Rabu, 30 November 2016

PERSETUJUAN RENVILLE



Dengan adanya resolusi yang diadakan pada tanggal 31 Juli 1947, pada tanggal 25 Agustus 1947 Dewan keamanan PBB juga membentuk komisi konsuler yang bertugas mengawasi pengawasan geneatan senjata. Anggotanya juga terdiri dari konsul-konsul asing yang berada di Jakarta. Lalu dibentuk juga komisi jasa yang baik karena komisi jasa yang baik itu berasal dari tiga Negara menyelesaikan sengketa antara Belanda dengan Indonesia. Lalu diadakan juga perjanjian diatas kapal perang Amerika Serikat yang bertabuh dipelabuhan Tanjung Priuk, Jakarta.

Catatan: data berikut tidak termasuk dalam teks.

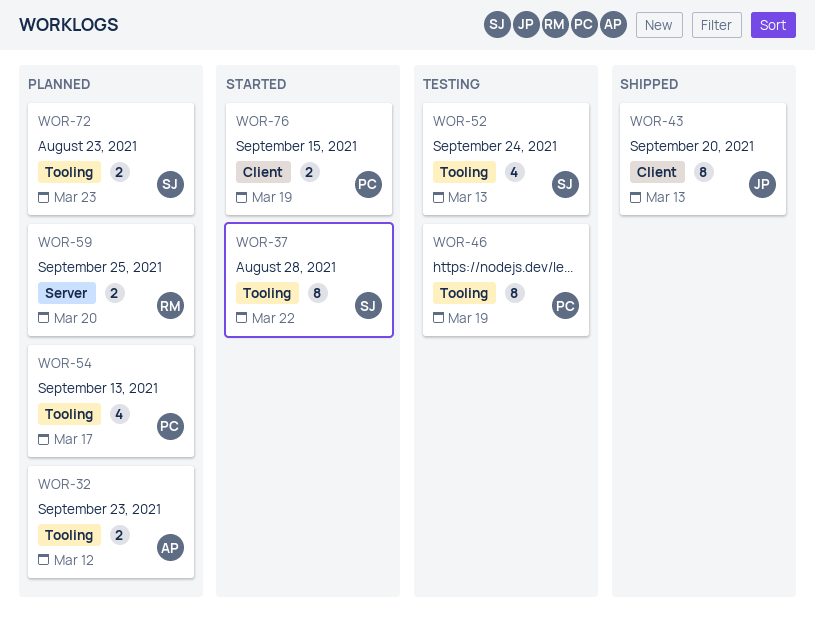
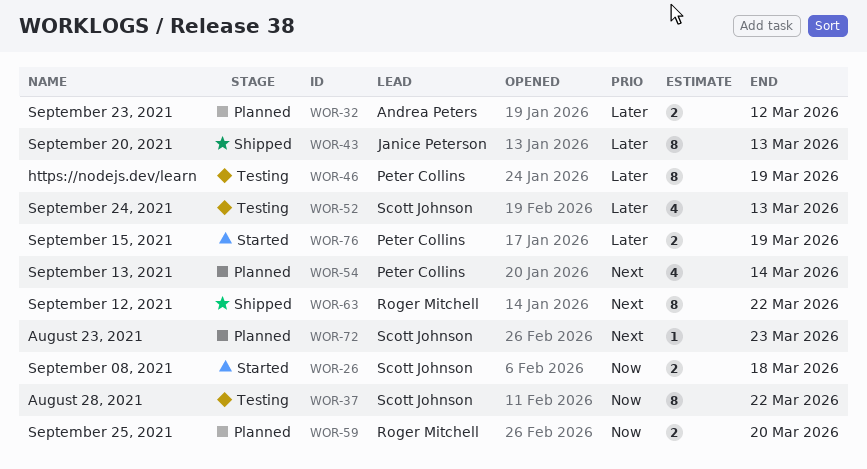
WOR-26: none -> present
WOR-37, status: Started -> Testing
WOR-54, due: Mar 17 -> Mar 14
WOR-63: none -> present
WOR-72, estimate: 2 -> 1

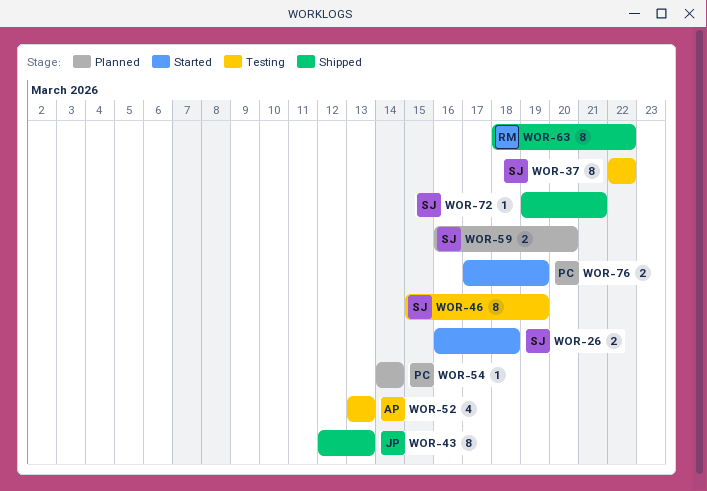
WOR-32: present -> none
WOR-46, owner: Peter Collins -> Scott Johnson
WOR-52, owner: Scott Johnson -> Andrea Peters
WOR-54, estimate: 4 -> 1
WOR-59, owner: Roger Mitchell -> Scott Johnson
WOR-72, status: Planned -> Shipped
WOR-72, due: Mar 23 -> Mar 21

Dinamakannya perjanjian Renville dikarenakan nama kapal tersebut adalah USS Renville. Dari dasar pertimbagan mengadakan perjanjian diatas kapal Renville adalah karena pihak Indonesia menolak unuk berunding diwilayah-wilyah yang dikuasai oleh Belanda. Dari pihak Belandanya juga menolak untuk mengadakan perundingan-perundingan diwilayah yang dikuasai oleh Republik Indonesia. Dalam perundingan tersebut, dari pihak Indonesia diwakili oleh perdana menteri Amir Syarifuddin sedangkan dari pihak Belanda diwakili oleh Raden Abdulkadir Widjoyoatmodjo, orang Indonesia yang membelot dan pro Belanda. Dalam perundingan Republik Indonesia terpaksa harus mengakui pendudukan Belanda didaerah-daerah yang direbut dalam agresi meliter I. Penarikan pasukan ini berakibat buruk pada kehidupan ekonomi dan pertahanan bangsa Indonesia. Wilayah RI yang semakin sempit harus menampung jumlah penduduk yang banyak. Hal ini berarti makin menambah beban bagi pemerintah yang kondisi ekonominya sudah semakin parah.

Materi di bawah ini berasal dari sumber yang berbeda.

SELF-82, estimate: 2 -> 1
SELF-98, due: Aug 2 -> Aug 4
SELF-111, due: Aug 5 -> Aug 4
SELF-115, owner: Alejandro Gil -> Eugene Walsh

Hasil dari perjanjian Renville ini ternyata tidak diterima oleh Komite Nasional Indonesia Pusat(KNIP). Bahkan partai sosialis,partai ini berkuasa pimpinan dari Amir Syarifuddin juga menolak perjanjian tersebut. Rakyat juga menganggapnya bahwa Amir Syarifuddin terlalu memberikan konsensi kepada Belanda dan sangat merugikan Republik Indonesia. Akibatnya Kabinet Amir Syarifuddin jatuh lalu digantikan oleh Kabinet Hatta.